Rationalizing Python's APIs
CPython is the reference implementation of Python, so it is, unsurprisingly, the target for various language-extension modules. But the API and ABI it provides to those extensions ends up limiting what alternative Python implementations—and even CPython itself—can do, since those interfaces must continue to be supported. Beyond that, though, the interfaces are not clearly delineated, so changes can unexpectedly affect extensions that have come to depend on them. A recent thread on the python-ideas mailing list looks at how to clean that situation up.
On July 11, Victor Stinner floated a draft
of an as
yet unnumbered Python Enhancement Proposal (PEP) entitled "Hide
implementation details in the C
API
". The idea is to remove CPython implementation choices from
the API so that different experimental choices can be made while still
supporting the C-based extensions (NumPy and SciPy in particular). As he noted, other
attempts to provide an alternate Python implementation (e.g. PyPy), which are typically created to enhance
the language's
performance, have largely run aground because they cannot directly support
these all-important extensions.
In the draft, he mentioned a few possible options that could be tried if the C API was modified, including switching to indirect reference counts, removing the global interpreter lock (GIL), or changing the garbage-collection scheme. He described some of the history of Python forks and alternate implementations, many of which were blocked by the C API exposing too much of CPython's internals. The pre-PEP then went on to list some concrete steps toward splitting and rationalizing the Python C API.
To start, the Include/ directory for CPython would be split into three, one for each API: python for the existing C API, core for the internal API for CPython, and stable for the existing stable ABI (that extensions can rely on staying unchanged, though it is not really used, according to Stinner). Next up, the packaging tools would get an option for extensions to choose the API to use when they are built.

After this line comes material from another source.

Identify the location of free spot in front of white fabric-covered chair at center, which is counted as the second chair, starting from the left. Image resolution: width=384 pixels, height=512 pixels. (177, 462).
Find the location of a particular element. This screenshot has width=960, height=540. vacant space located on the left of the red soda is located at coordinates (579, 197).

The final three steps would slowly move implementation details out of python, while still ensuring that extensions will build and function. That will require something of an iterative approach: alternately removing things from python and fixing the extensions. Eventually, the new restricted python API would be the default for all extensions. He also included an alternate path: leave the existing core API as the default, but provide an alternate API as an option at build time. That would mean that two Python binaries would be distributed for each release, one using the compatible API and another that would be faster but not compatible with all existing extensions.
Stinner prefaced his draft with some performance-related justifications, including a link to coverage of his 2017 Python Language Summit session. He is concerned about Python's performance and believes that the C API blocks various optimizations that might be applied to speed it up. He said:
Nick Coghlan took issue with the use of
"needed" with regard to performance improvements. He suggested that the
status quo is a result of people not recognizing one of the best ways to
increase the performance of a Python application: rewriting the
performance-critical pieces in another language. "[...] So folks
mistakenly think they need to rewrite
their whole application in something else, rather than just
selectively replacing key pieces of it.
" He pointed to Cython (which is used in parts of SciPy and
elsewhere) as a known way to get C-level
performance from Python. So there are differences of opinion about how
necessary these potential performance enhancements are, he said.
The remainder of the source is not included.